Im Anschluss folgte besagter Funkspruch, mit dem Räikkönen dem Renningenieur vorwarf, nicht die Gesamtsituation erfasst zu haben: "You don't understand!" Räikkönen erklärte daraufhin: "Ich muss versuchen, Druck zu machen, um sie hinter mir zu halten. Das mache ich. Und wenn die Reifen in die Knie gehen, dann ist das halt so, okay?" Antwort: "Okay."
Ergebnis: Räikkönen verfehlte als Elfter knapp die Punkteränge, weil er in Runde 37 die zehnte Position an Tsunoda verliert. Am Ende fehlen gut vier Sekunden auf P10.

Räikkönen nach verpasstem Punkt: "Es fehlte nicht viel, aber zu viel"
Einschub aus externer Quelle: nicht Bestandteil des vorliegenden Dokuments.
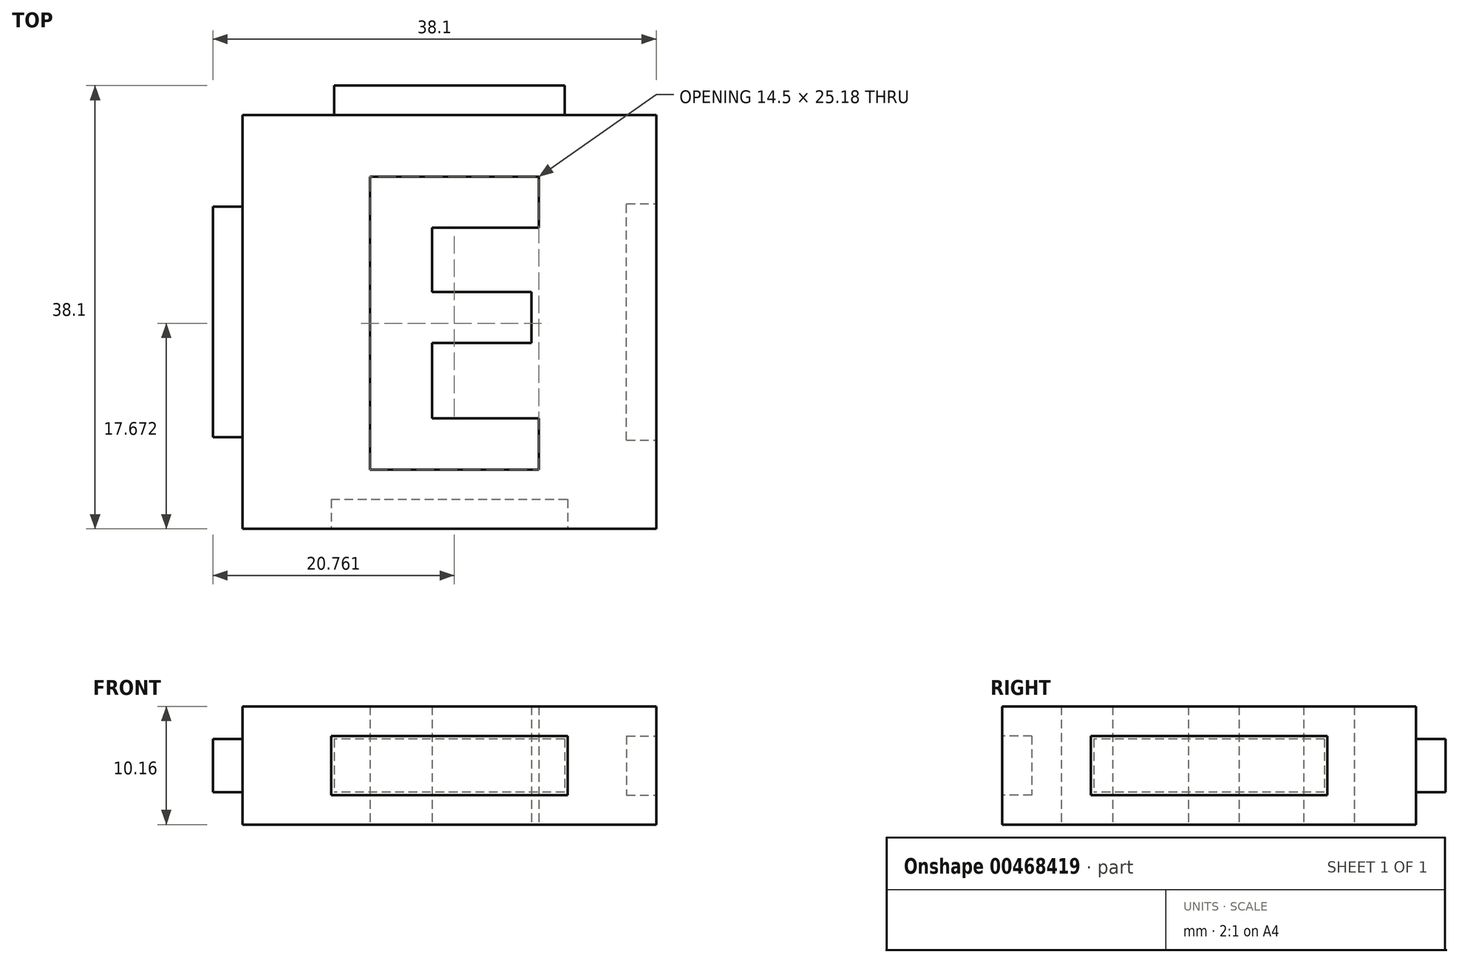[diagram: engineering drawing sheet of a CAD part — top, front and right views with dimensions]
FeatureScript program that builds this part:
annotation { "Feature Type Name" : "Feature", "Feature Type Description" : "" }
export const myFeature = defineFeature(function(context is Context, id is Id, definition is map)
    precondition{}
    {
        {
            var Q0;
            Q0=qCreatedBy(makeId("Top.planeOp"),FACE);
            var sketch = newSketch(context, id + "F0", { "sketchPlane" : qUnion([Q0])});
            skLineSegment(sketch, "E0.bottom", {"start": v(-17.78, 17.78) * mm, "end": v(17.78, 17.78) * mm});
            skLineSegment(sketch, "E0.top", {"start": v(-17.78, -17.78) * mm, "end": v(17.78, -17.78) * mm});
            skLineSegment(sketch, "E0.left", {"start": v(-17.78, 17.78) * mm, "end": v(-17.78, -17.78) * mm});
            skLineSegment(sketch, "E0.right", {"start": v(17.78, 17.78) * mm, "end": v(17.78, -17.78) * mm});
            skText(sketch, "E1", { "text": "E", "fontName": "OpenSans-Bold.ttf"});
            const initialGuessF0  = {"E1": [-0.00998, -0.0127, 1, 0, 0.0254]};
            skSetInitialGuess(sketch, initialGuessF0);
            skSolve(sketch);
        }
        {
            var Q0;
            Q0=qSketchRegion(id+"F0",true);
            extrude(context, id + "F1", {"entities" : qUnion([Q0]), "endBound" : BoundingType.SYMMETRIC, "depth" : 10.16 * mm});
        }
        {
            var Q0;
            Q0=makeQuery(id+"F1.opExtrude","SWEPT_FACE",FACE,{"disambiguationData":[OSD([sQuery(id+"F0.wireOp",EDGE,"E0.bottom")])]});
            var sketch = newSketch(context, id + "F2", { "sketchPlane" : qUnion([Q0])});
            skLineSegment(sketch, "E2.bottom", {"start": v(-9.9, 2.29) * mm, "end": v(9.9, 2.29) * mm});
            skLineSegment(sketch, "E2.top", {"start": v(-9.9, -2.29) * mm, "end": v(9.9, -2.29) * mm});
            skLineSegment(sketch, "E2.left", {"start": v(-9.9, 2.29) * mm, "end": v(-9.9, -2.29) * mm});
            skLineSegment(sketch, "E2.right", {"start": v(9.9, 2.29) * mm, "end": v(9.9, -2.29) * mm});
            skSolve(sketch);
        }
        {
            var Q0;
            Q0=qSketchRegion(id+"F2",true);
            extrude(context, id + "F3", {"entities" : qUnion([Q0]), "operationType" : NewBodyOperationType.ADD, "depth" : 2.54 * mm});
        }
        {
            var Q0;
            Q0=makeQuery(id+"F1.opExtrude","SWEPT_FACE",FACE,{"disambiguationData":[OSD([sQuery(id+"F0.wireOp",EDGE,"E0.left")])]});
            var sketch = newSketch(context, id + "F4", { "sketchPlane" : qUnion([Q0])});
            skLineSegment(sketch, "E3.bottom", {"start": v(-9.9, 2.29) * mm, "end": v(9.9, 2.29) * mm});
            skLineSegment(sketch, "E3.top", {"start": v(-9.9, -2.29) * mm, "end": v(9.9, -2.29) * mm});
            skLineSegment(sketch, "E3.left", {"start": v(-9.9, 2.29) * mm, "end": v(-9.9, -2.29) * mm});
            skLineSegment(sketch, "E3.right", {"start": v(9.9, 2.29) * mm, "end": v(9.9, -2.29) * mm});
            skSolve(sketch);
        }
        {
            var Q0;
            Q0=qSketchRegion(id+"F4",true);
            extrude(context, id + "F5", {"entities" : qUnion([Q0]), "operationType" : NewBodyOperationType.ADD, "depth" : 2.54 * mm});
        }
        {
            var Q0;
            Q0=makeQuery(id+"F1.opExtrude","SWEPT_FACE",FACE,{"disambiguationData":[OSD([sQuery(id+"F0.wireOp",EDGE,"E0.top")])]});
            var sketch = newSketch(context, id + "F6", { "sketchPlane" : qUnion([Q0])});
            skLineSegment(sketch, "E4.bottom", {"start": v(-10.16, 2.54) * mm, "end": v(10.16, 2.54) * mm});
            skLineSegment(sketch, "E4.top", {"start": v(-10.16, -2.54) * mm, "end": v(10.16, -2.54) * mm});
            skLineSegment(sketch, "E4.left", {"start": v(-10.16, 2.54) * mm, "end": v(-10.16, -2.54) * mm});
            skLineSegment(sketch, "E4.right", {"start": v(10.16, 2.54) * mm, "end": v(10.16, -2.54) * mm});
            skSolve(sketch);
        }
        {
            var Q0;
            Q0=qSketchRegion(id+"F6",true);
            extrude(context, id + "F7", {"entities" : qUnion([Q0]), "operationType" : NewBodyOperationType.REMOVE, "oppositeDirection" : true, "depth" : 2.54 * mm});
        }
        {
            var Q0;
            Q0=makeQuery(id+"F1.opExtrude","SWEPT_FACE",FACE,{"disambiguationData":[OSD([sQuery(id+"F0.wireOp",EDGE,"E0.right")])]});
            var sketch = newSketch(context, id + "F8", { "sketchPlane" : qUnion([Q0])});
            skLineSegment(sketch, "E5.bottom", {"start": v(-10.16, 2.54) * mm, "end": v(10.16, 2.54) * mm});
            skLineSegment(sketch, "E5.top", {"start": v(-10.16, -2.54) * mm, "end": v(10.16, -2.54) * mm});
            skLineSegment(sketch, "E5.left", {"start": v(-10.16, 2.54) * mm, "end": v(-10.16, -2.54) * mm});
            skLineSegment(sketch, "E5.right", {"start": v(10.16, 2.54) * mm, "end": v(10.16, -2.54) * mm});
            skSolve(sketch);
        }
        {
            var Q0;
            Q0=qSketchRegion(id+"F8",true);
            extrude(context, id + "F9", {"entities" : qUnion([Q0]), "operationType" : NewBodyOperationType.REMOVE, "oppositeDirection" : true, "depth" : 2.54 * mm});
        }
    });
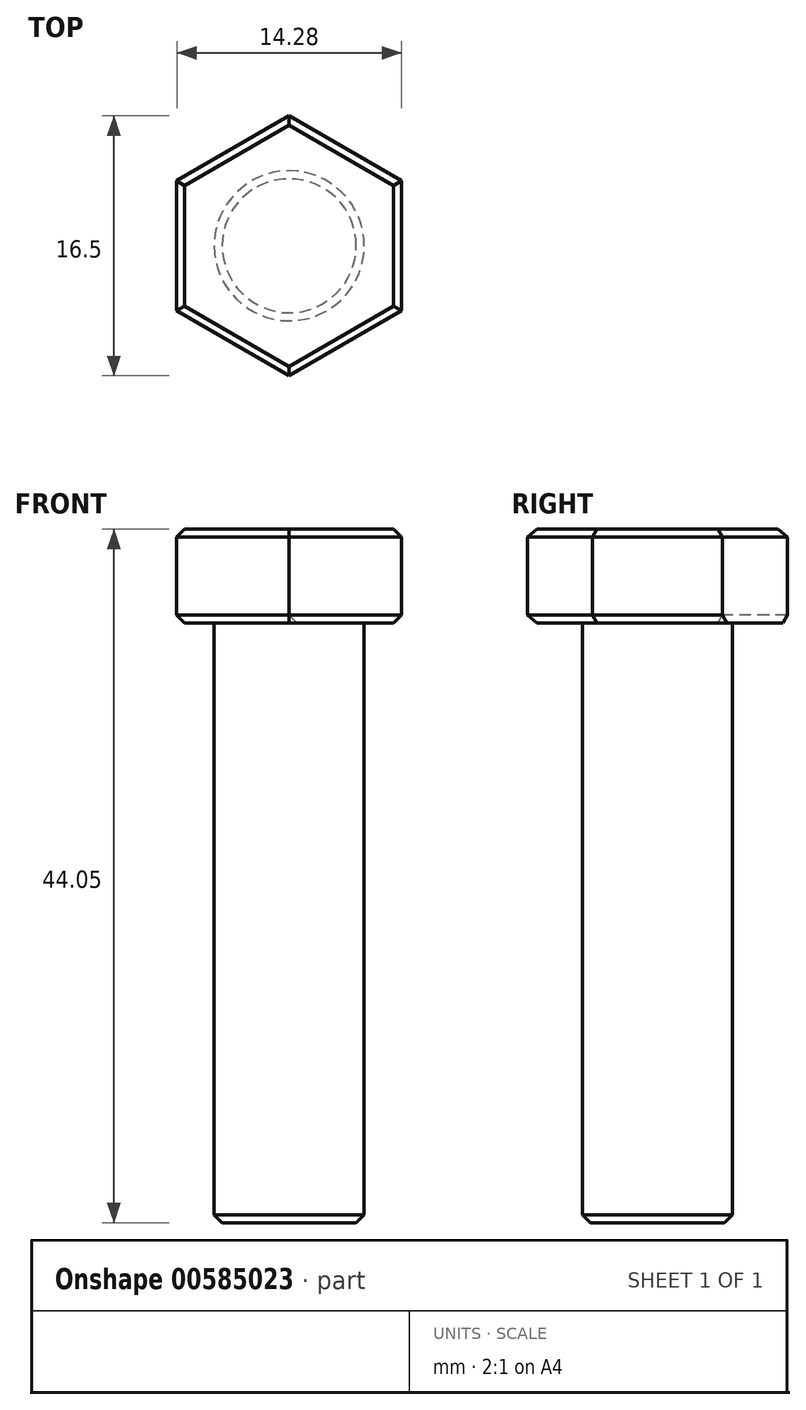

Räikkönens Fazit, noch am Funk: Er habe "keine Chance" gehabt, den gewünschten Punkt einzufahren. Nach dem Rennen fügte er bei "Ziggo Sport" hinzu: "Naja, was kann ich machen? Das Auto ist zu langsam."
Der Alfa Romeo C41 sei per se kein schlechtes Auto, sondern verhalte sich sogar "sehr gut". Aber: "Wenn wir die Reifen am Leben erhalten wollen, dann müssen wir wahrscheinlich etwas langsamer machen als die anderen. Es fehlte nicht viel, aber zu viel."
Gegen Tsunoda im AlphaTauri war Räikkönen tatsächlich chancenlos: Der Japaner holte seinen dreisekündigen Rückstand nach dem Boxenstopp binnen vier Runden auf und zog Räikkönen nach dem erfolgreichen Überholvorgang um bis zu acht Sekunden davon.

Räikkönen: "Wir müssen mehr Speed finden"

Und so sprach der frühere Formel-1-Weltmeister in der Nachbetrachtung davon, das Ergebnis sei unterm Strich "etwas enttäuschend" für Alfa Romeo. "Wir müssen mehr Speed finden. Da sitzen aber alle im selben Boot: Wir müssen die Reifen schonen, und dann kann man nicht kämpfen. Denn wenn wir aggressiv sind, dann gehen die Reifen in die Knie."
Das sei ein generelles Formel-1-Problem, aber auch eines, bei dem Alfa Romeo schlechter dastehe als andere Teams, behauptete Räikkönen weiter und meinte: "Das ist schon ärgerlich. Und ich weiß: Wenn ich Vollgas fahre, dann kann ich es nicht [mit den anderen Autos] aufnehmen, weil danach meine Reifen mehr abfallen als ihre."

Räikkönen sieht trotz Kritik Fortschritte: "Sind generell ein bisschen besser"

Er könne nur hoffen, dass es sich hierbei um ein streckenspezifisches Problem bei Alfa Romeo handle. "Das würde helfen", sagte Räikkönen.
Grundsätzlich sieht er Fortschritte gegenüber dem vergangenen Jahr: "Wir sind generell ein bisschen besser. Es ist nur enttäuschend, wenn du so nahe dran bist an Punkten, aber dann keine kriegst. Im nächsten Rennen versuchen wir also, etwas besser zu sein."